Suggestions are based on the fact that benign derivatives, though exceptionally rare, can change their degree of malignancy. This change might occur not only through the natural course of the disease (mesenteric lymphangioma is at risk of transforming into a sarcoma under the influence of ionizing radiation) but also due to the human factor in histological diagnosis (like in the case we describe) [23].

It should also be noted that there have been described cases where even a simple mesenteric cyst has been reclassified to a malignant cyst with aggressive spread within ten years after six surgical interventions (to reduce the volume) [16].

Laparoscopic methods for the removal of such cysts can be found in the literature [24]. Still, these are isolated, rather selectively selected patients, and the operation itself requires extensive skills in laparoscopic surgery. Open operation is still considered a more acceptable method [25].

In some cases, when surgical treatment is too risky, cyst drainage is described as a method of treatment. However, 1/3 of the patient's cyst recurred quite quickly, not to mention that the cells were not affected in any way, and not all of the complications of malignancy described above were avoided [1, 8, 26].

Drainage on its own is not a cure but rather a bridge to surgical treatment or symptom relief to reduce cyst volume.

Other minimally invasive treatments of lymphangiomas include sclerotherapy with doxycycline or alcohol [2729].

It must be emphasized that these are isolated cases and not standard clinical practice.

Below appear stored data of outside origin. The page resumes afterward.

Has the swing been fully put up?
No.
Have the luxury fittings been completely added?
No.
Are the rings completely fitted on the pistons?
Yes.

To our knowledge, no extensive studies are currently evaluating these methods. Therefore, we cannot predict whether it will be generally used.

6. Conclusions

The final differential diagnosis between different cystic derivatives is possible only based on histopathological examinations.

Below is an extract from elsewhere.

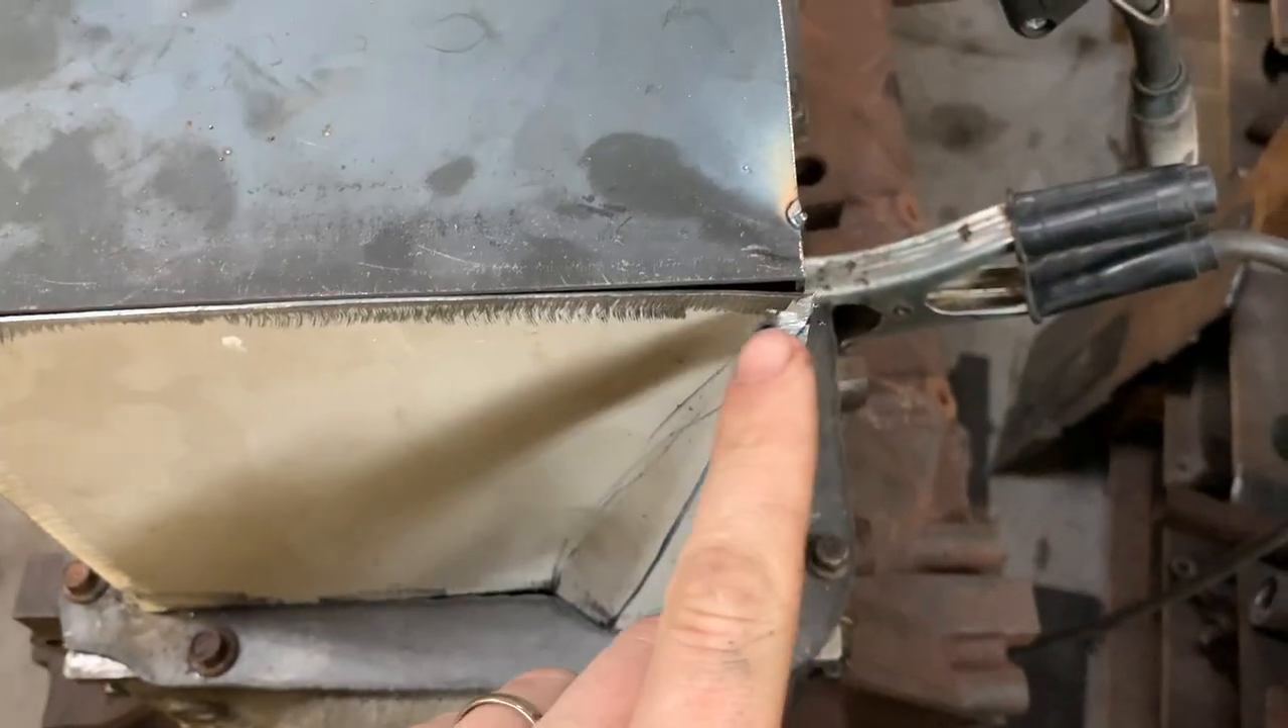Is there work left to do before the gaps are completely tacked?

Mesenteric lymphangioma is most common at a very young age, but in rare cases, it also occurs in adults.

Mesenteric lymphangioma is usually nonmalignant but can sometimes lead to very severe consequences.

Timely and radical surgery can completely cure the disease and help prevent malignancy.

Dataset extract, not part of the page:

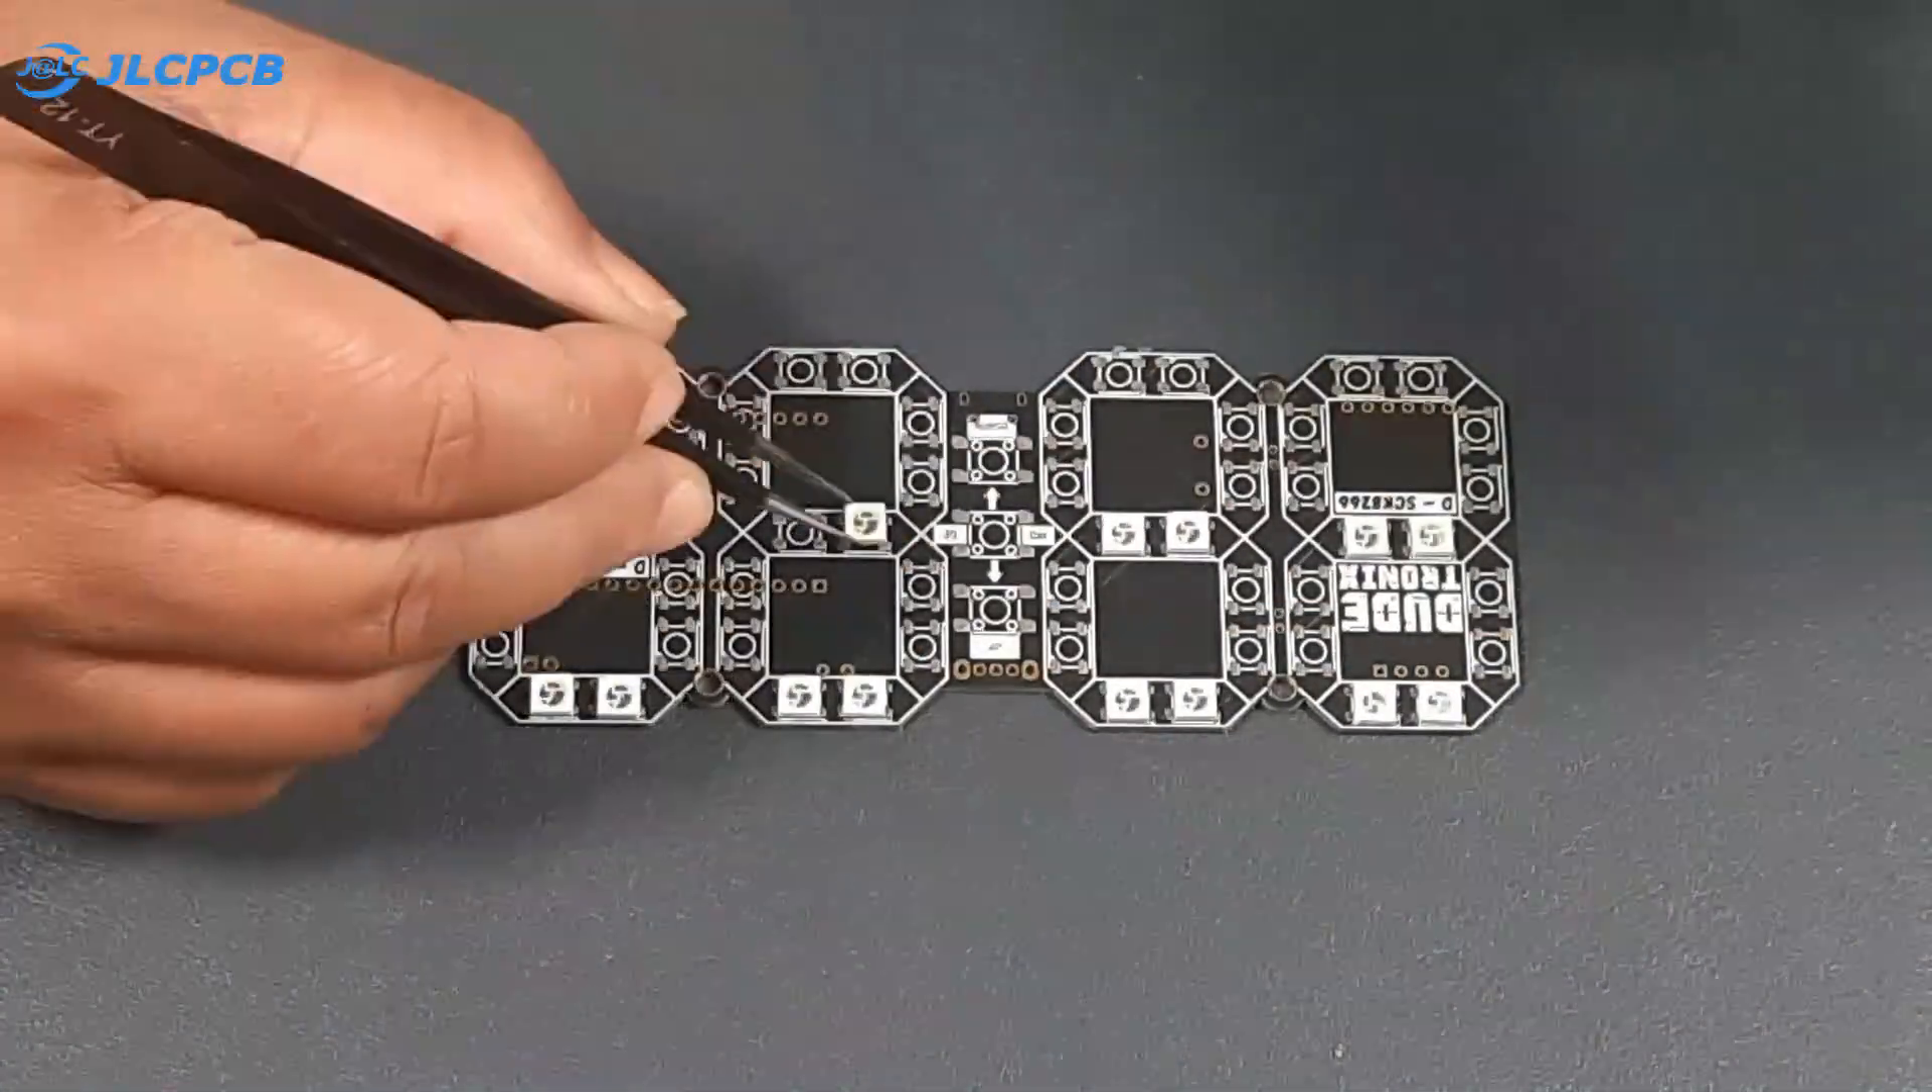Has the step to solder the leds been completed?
No.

Clinicians should increase their awareness of the disease.

Ethical Approval

Case reports with written patient consent do not require ethical approval in Lithuania.

Consent

The patient allowed us to use her information and signed the written consent.

Conflicts of Interest

The authors have no conflict of interest to disclose.

Authors' Contributions

All authors were involved in writing the original draft, reviewing and editing the manuscript, and conceptualization.